JERUSALEM -- New clashes broke out Tuesday in the West Bank as domestic pressure mounted on Prime Minister Benjamin Netanyahu to abandon the land-for-security agreement with the Palestinians.
The violence and Israel's political turmoil came just days before President Clinton's visit to Israel and the Palestinian areas next week.The trip was intended to shore up the agreement signed Oct. 23 in Washington and to restore calm to the region but appeared to be having the opposite effect.
In Gaza City, armored personnel carriers were deployed outside the convention center where Clinton is to address 1,500 Palestinian delegates next week. Later in the week, streets around the hall will be sealed.
The Palestinians have presented a plan for protecting Clinton to U.S. Secret Service agents in Gaza, and the United States has given the Palestinians sophisticated bomb detection devices.

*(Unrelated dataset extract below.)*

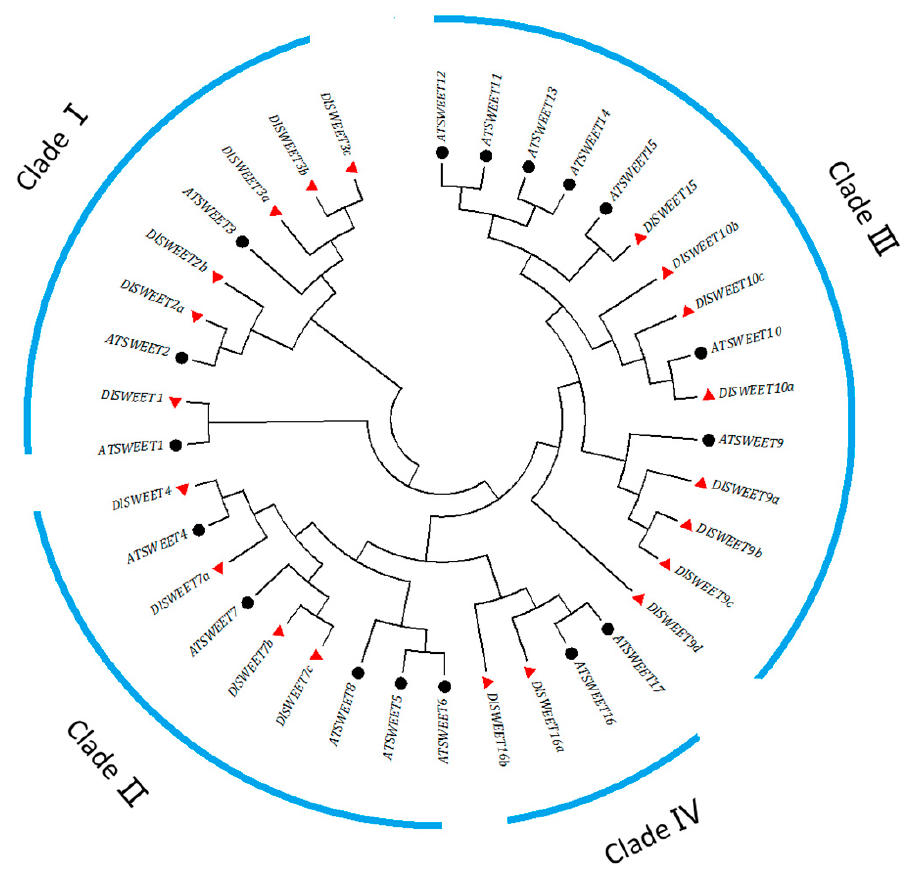
The evolutionary relationships of DlSWEET family members were assessed by con- structing an NJ phylogenetic tree (Figure 1). The results showed that DlSWEET proteins were clearly grouped into four different clades. Clade III is the largest groups, which contained eight DlSWEETs ( DlSWEET9a / 9b / 9c / 9d / 10a / 10b / 10c / 15 ), while clade IV had only two members ( DlSWEET16a / 16b ). Clades I and II contained six and four members, respectively.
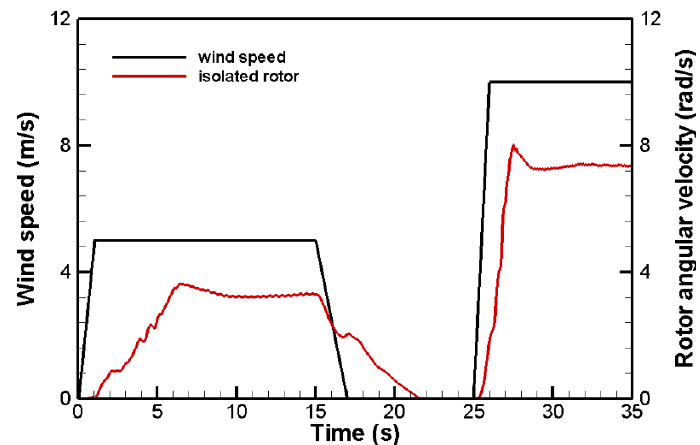
Figure 7. Wind speed (black) and the induced angular velocity of an isolated rotor (red).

The Islamic militant group Hamas has not openly threatened Clinton. However, it is bent on derailing the peace effort and has carried out more than a dozen suicide bombings in Israel.

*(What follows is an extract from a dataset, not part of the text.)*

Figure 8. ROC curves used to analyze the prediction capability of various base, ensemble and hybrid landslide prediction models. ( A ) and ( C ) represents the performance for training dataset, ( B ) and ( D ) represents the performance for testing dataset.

Palestinians threw stones at Israeli troops and motorists in three separate clashes Tuesday in the West Bank. In the town of Ram, north of Jerusalem, soldiers fired tear gas and rubber bullets at high school students, injuring four. In the Kalandia refugee camp, troops fired rubber bullets after their jeep was stoned and an officer was slightly injured. Near Bethlehem, an 11-year-old Israeli girl was hurt when stones struck the car she was riding in.
Tensions in the Palestinian areas have been running high because of a dispute with Israel over the release of Palestinian prisoners. The Palestinians hope Clinton will back their demand that Israel free more Palestinians held for anti-Israeli activities.

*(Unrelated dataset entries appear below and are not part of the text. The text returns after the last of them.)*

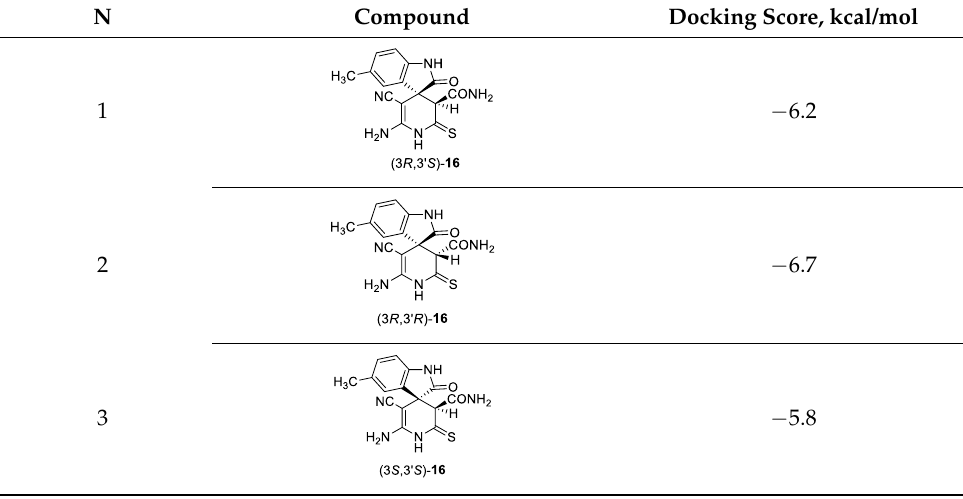
Table 1. The results obtained from the rigid docking studies for stereoisomers of compounds 16,17a,b against bacterial transcriptional regulator protein PqsR of Pseudomonas aeruginosa (PDB ID 4JVC).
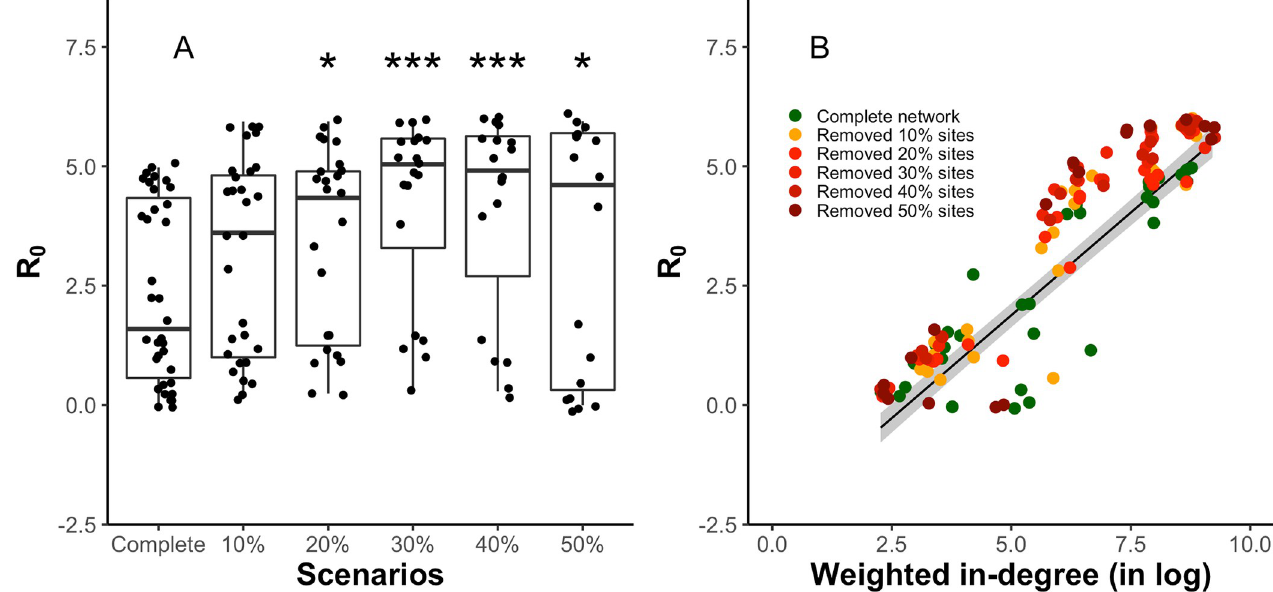
Fig 3. The effects of A) increasing sites removal and B) weighted in-degree on the basic reproduction number R 0 at each site. A) x-axis labels are the scenario of the complete network, and network scenarios of 10%, 20%, 30%, 40% and 50% removal of sites; B) black line represents the GLM fit, and grey shaded area represent the 95% confidence interval. The asterisk represents the levels of statistical difference ( � for p < 0.05, and ��� for p < 0.001), compared to the complete network scenario. Colored dots are the maximum R 0 values generated by agent-based model simulations under different network scenarios.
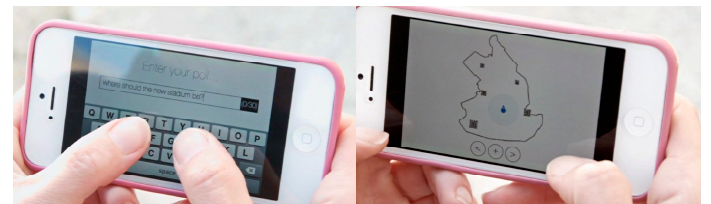
Figure 9. The app [Y]our Perspective. A person launches a poll about the advisability of building the new stadium in the historical centre of the city ( left ); Another person receives the poll when walking in the area ( right ).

Also Tuesday, dozens of Jewish settlers protested outside Netanyahu's office after assailants, apparently Palestinians, wounded a West Bank settler in a drive-by shooting late Monday.
The driver is a resident of the Ganim settlement, one of several left isolated after Israel withdrew troops from 2 percent of the West Bank under the first stage of the land-for-peace agreement.
"Only 17 days have passed since the withdrawal and already they are shooting at us," read a sign held by the protesters.
In a Jerusalem hospital, a 21-year-old Palestinian university student remained on life support Tuesday after being wounded in a clash with an Israeli civilian and soldiers.
The victim, Nasr Erekat, is a cousin of Palestinian negotiator Saeb Erekat, who accused Netanyahu of triggering new violence by suspending the upcoming Israeli troop pullback in the West Bank until Palestinian leader Yasser Arafat meets a number of demands.